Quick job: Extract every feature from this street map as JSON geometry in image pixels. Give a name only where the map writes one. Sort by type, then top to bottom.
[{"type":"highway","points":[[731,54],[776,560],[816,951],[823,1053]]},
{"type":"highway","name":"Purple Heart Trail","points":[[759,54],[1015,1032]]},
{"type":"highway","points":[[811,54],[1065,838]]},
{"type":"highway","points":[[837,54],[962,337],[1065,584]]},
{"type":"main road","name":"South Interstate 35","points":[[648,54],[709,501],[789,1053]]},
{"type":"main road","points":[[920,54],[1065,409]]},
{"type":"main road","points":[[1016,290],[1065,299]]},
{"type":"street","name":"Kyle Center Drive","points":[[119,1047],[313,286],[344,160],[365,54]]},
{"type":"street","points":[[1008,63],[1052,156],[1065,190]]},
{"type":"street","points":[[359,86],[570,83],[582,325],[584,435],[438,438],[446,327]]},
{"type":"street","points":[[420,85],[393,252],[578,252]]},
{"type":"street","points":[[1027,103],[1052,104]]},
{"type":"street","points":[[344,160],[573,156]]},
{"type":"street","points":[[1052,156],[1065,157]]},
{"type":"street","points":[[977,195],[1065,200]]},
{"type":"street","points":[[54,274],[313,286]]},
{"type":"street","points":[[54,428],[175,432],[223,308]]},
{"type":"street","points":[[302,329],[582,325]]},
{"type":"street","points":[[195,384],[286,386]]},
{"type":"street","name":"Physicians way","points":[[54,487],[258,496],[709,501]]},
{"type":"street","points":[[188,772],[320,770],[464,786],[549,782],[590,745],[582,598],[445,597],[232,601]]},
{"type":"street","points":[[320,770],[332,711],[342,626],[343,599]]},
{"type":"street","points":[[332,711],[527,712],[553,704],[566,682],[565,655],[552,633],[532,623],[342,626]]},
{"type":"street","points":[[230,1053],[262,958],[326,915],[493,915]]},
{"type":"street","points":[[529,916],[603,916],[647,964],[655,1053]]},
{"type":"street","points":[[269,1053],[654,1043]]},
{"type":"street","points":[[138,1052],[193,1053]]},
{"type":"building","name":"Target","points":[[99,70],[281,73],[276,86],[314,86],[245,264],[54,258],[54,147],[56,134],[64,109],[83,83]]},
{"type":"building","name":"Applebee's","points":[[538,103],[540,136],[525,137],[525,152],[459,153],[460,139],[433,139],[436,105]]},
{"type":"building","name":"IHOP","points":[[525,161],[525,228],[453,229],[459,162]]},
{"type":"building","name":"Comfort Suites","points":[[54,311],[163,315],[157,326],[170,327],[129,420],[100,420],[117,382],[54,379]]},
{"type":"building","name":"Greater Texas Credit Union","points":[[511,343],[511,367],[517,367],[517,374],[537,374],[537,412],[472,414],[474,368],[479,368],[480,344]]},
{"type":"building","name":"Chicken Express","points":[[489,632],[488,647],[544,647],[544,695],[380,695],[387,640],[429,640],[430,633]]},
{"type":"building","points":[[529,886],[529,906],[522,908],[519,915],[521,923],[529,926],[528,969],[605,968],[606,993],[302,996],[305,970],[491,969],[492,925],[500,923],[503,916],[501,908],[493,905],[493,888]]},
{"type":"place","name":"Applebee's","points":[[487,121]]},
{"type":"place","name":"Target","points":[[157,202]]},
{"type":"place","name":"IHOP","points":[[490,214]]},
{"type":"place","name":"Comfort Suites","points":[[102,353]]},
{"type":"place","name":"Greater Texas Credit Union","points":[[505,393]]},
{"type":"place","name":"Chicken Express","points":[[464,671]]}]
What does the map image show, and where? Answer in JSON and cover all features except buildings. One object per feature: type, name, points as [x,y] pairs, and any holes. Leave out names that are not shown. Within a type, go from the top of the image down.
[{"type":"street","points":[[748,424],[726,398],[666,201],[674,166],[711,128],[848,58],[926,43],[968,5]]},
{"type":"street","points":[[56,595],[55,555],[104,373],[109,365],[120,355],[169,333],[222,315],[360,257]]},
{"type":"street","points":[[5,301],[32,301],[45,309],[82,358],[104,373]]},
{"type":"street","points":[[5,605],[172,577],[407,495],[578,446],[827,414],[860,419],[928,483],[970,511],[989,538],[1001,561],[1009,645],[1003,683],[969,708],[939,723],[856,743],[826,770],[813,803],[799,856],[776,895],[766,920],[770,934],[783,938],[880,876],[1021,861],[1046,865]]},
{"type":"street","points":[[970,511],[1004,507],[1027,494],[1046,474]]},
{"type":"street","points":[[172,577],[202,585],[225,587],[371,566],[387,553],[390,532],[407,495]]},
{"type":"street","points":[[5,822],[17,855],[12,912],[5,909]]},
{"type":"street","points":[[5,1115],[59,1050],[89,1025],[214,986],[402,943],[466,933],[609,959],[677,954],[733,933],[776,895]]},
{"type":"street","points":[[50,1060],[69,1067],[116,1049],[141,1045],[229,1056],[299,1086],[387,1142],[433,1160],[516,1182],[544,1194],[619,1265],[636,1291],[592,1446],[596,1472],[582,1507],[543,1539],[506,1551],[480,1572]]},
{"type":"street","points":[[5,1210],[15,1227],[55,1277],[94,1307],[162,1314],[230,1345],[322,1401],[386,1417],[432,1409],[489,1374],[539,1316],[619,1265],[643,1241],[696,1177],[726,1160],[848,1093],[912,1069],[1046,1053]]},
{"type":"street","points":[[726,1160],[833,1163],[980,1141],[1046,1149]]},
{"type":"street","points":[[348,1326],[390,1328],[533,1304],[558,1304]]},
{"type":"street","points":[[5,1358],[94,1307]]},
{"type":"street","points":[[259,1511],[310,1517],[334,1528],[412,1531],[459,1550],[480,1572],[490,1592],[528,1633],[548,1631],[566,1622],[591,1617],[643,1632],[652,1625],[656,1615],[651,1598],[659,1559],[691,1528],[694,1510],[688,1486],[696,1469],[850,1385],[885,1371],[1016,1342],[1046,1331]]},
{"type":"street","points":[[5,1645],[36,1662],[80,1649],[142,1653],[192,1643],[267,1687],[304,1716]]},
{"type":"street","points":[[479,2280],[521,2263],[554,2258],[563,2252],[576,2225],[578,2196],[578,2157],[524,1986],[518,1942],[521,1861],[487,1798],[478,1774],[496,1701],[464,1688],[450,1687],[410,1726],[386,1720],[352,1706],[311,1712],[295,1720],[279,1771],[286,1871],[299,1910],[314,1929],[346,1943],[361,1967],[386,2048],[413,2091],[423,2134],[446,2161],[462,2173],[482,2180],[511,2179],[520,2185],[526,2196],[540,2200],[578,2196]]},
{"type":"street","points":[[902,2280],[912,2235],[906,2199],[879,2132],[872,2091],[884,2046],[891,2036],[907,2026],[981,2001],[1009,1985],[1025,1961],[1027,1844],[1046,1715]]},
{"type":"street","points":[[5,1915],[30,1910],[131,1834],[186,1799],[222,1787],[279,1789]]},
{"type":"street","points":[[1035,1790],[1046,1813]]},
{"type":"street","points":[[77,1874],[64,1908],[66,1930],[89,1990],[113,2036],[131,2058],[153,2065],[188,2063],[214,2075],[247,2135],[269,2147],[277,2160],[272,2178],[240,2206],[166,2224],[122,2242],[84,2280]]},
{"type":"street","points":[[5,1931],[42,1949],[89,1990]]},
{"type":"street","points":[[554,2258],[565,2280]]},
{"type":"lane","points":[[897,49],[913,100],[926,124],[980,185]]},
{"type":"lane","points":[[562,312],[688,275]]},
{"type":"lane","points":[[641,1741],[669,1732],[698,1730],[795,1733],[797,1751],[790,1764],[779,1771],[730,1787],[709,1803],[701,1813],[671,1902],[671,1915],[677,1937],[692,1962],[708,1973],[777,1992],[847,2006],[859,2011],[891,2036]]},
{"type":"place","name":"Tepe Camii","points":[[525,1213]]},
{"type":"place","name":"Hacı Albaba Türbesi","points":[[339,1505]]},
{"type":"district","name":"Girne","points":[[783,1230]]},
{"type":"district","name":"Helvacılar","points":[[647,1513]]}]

———

### [Exercise directions]
Within the data above, how many lines contain the word "district"? Write only the number.

### [Response for this exercise]
2